Professor Carl Schottmiller of LGBTQ + studies at UCLA describes ‘camp’ as, “embracing irony, celebrating theatricality, valuing bad taste, and seeing the world in quotation marks.” Applying a camp sensibility to the inadvertently, yet intrinsically campy genres of thriller and horror serves multiple purposes. The ideologies of queer camp and pseudo horror-thriller compliment eachother immensely. They exemplify stories of the unknown, the scary, and the other. And what’s more queer than all of those ideas combined baby? Our expectation is to explore this from a contemporarily queer perspective, and provide a fresh voice to its ether.
“bury your gays”
The ‘bury your gays’ trope has existed since the 19th century and the later introduced ‘Hays Code’ embedded this idea and there quirement of the mass erasure and ‘queer coding’ of characters. Our queerness is something we are claiming openly, not as a coded vampire, or flamboyant villains, but as protagonists, with hopes, nuanced flaws and goals. It’s our goal to find absurdist joy, upside humour and prudent social commentary for our representation starved, very queer generation. Our proposition is that queer bodies are not only able able to exist but hold value and weight in a story, outside of their traditionally stereotypical sitcom existences. Our purpose is to occupy an already self aware genre, reframe the narrative of boring queer tropes, and redefine what it means to be queer in a very un-queer world.
I’m going to avoid speaking for a generation, so instead I’ll speak from personal experience, and that of my immediate friend group. We fuck with nostalgia, heavy. Looking back on family channel sitcoms, summer teen thrillers, jelly kitten heels, Brittany Spears… you get the gist. Queer representation did not exist in that time the way it does now, nor in the way it will in 40 years. Colouring those mainstream pop candy forms of culture and integrating queerness into the space works really well. It’s almost like they were meant to be lived through that lens. There’s a partnership between taking what was and inserting was is.
It’s also about amplifying the way queer experience can be absorbed and integrated into entertainment.
It’s about expanding the deadass boring way queerness has been shaped by cis-heterosexual creators based on the idea of how they think gayness looks and feels.
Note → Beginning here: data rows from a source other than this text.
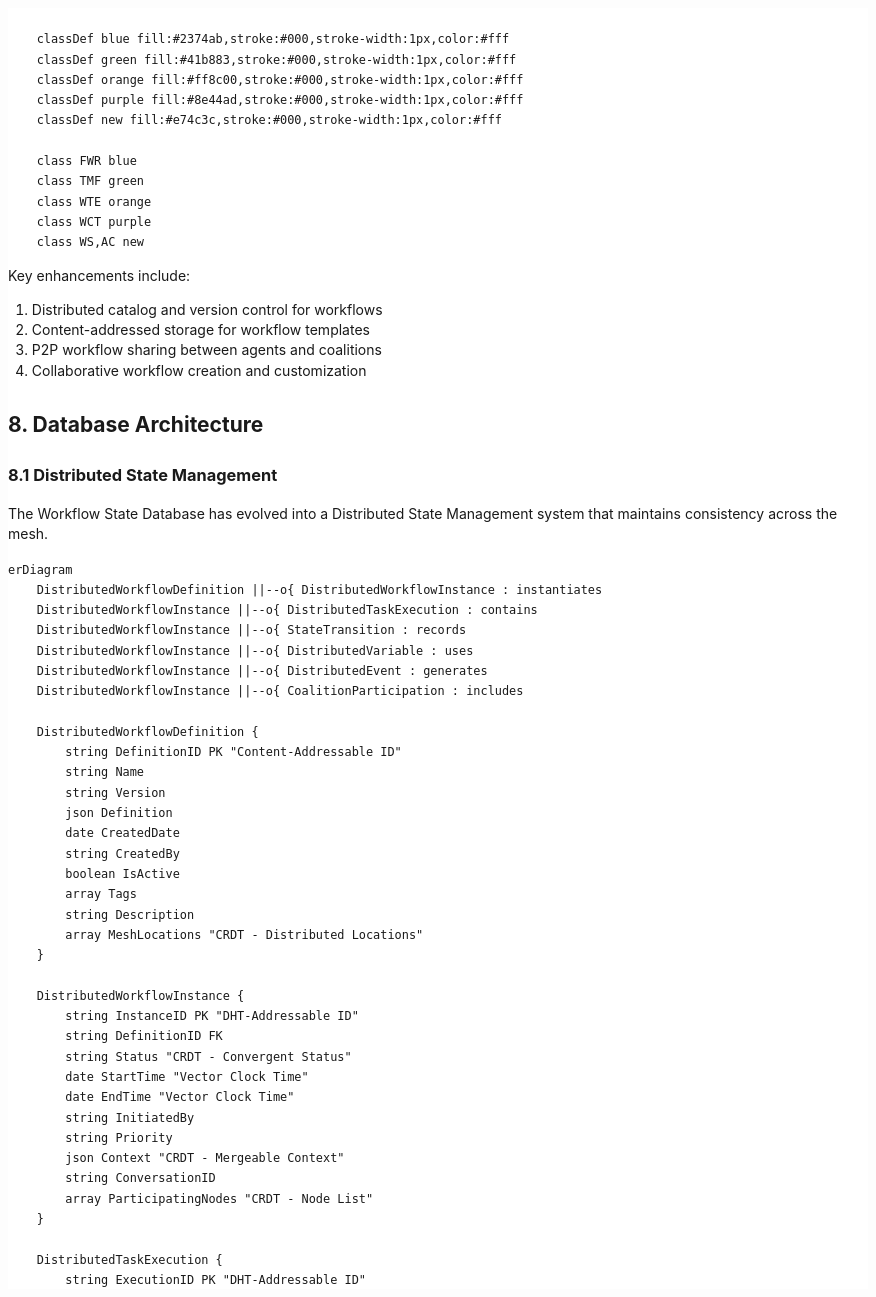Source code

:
 ```mermaid
    
    classDef blue fill:#2374ab,stroke:#000,stroke-width:1px,color:#fff
    classDef green fill:#41b883,stroke:#000,stroke-width:1px,color:#fff
    classDef orange fill:#ff8c00,stroke:#000,stroke-width:1px,color:#fff
    classDef purple fill:#8e44ad,stroke:#000,stroke-width:1px,color:#fff
    classDef new fill:#e74c3c,stroke:#000,stroke-width:1px,color:#fff
    
    class FWR blue
    class TMF green
    class WTE orange
    class WCT purple
    class WS,AC new
```

Key enhancements include:
1. Distributed catalog and version control for workflows
2. Content-addressed storage for workflow templates
3. P2P workflow sharing between agents and coalitions
4. Collaborative workflow creation and customization

## 8. Database Architecture

### 8.1 Distributed State Management

The Workflow State Database has evolved into a Distributed State Management system that maintains consistency across the mesh.

```mermaid
erDiagram
    DistributedWorkflowDefinition ||--o{ DistributedWorkflowInstance : instantiates
    DistributedWorkflowInstance ||--o{ DistributedTaskExecution : contains
    DistributedWorkflowInstance ||--o{ StateTransition : records
    DistributedWorkflowInstance ||--o{ DistributedVariable : uses
    DistributedWorkflowInstance ||--o{ DistributedEvent : generates
    DistributedWorkflowInstance ||--o{ CoalitionParticipation : includes
    
    DistributedWorkflowDefinition {
        string DefinitionID PK "Content-Addressable ID"
        string Name
        string Version
        json Definition
        date CreatedDate
        string CreatedBy
        boolean IsActive
        array Tags
        string Description
        array MeshLocations "CRDT - Distributed Locations"
    }
    
    DistributedWorkflowInstance {
        string InstanceID PK "DHT-Addressable ID"
        string DefinitionID FK
        string Status "CRDT - Convergent Status"
        date StartTime "Vector Clock Time"
        date EndTime "Vector Clock Time"
        string InitiatedBy
        string Priority
        json Context "CRDT - Mergeable Context"
        string ConversationID
        array ParticipatingNodes "CRDT - Node List"
    }
    
    DistributedTaskExecution {
        string ExecutionID PK "DHT-Addressable ID"
```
I think the word that best describes our hopes for the project is Anemoia. It defines a feeling of nostalgia for a place you’ve never been, or a moment you haven’t experienced. The beauty is, that this is recently crafted word, not yet in the dictionary, born out of necessity to describe experience. That’s the DNA of Queerness and it’s the DNA of our series. Taking it into our own hands, and defining it for ourselves.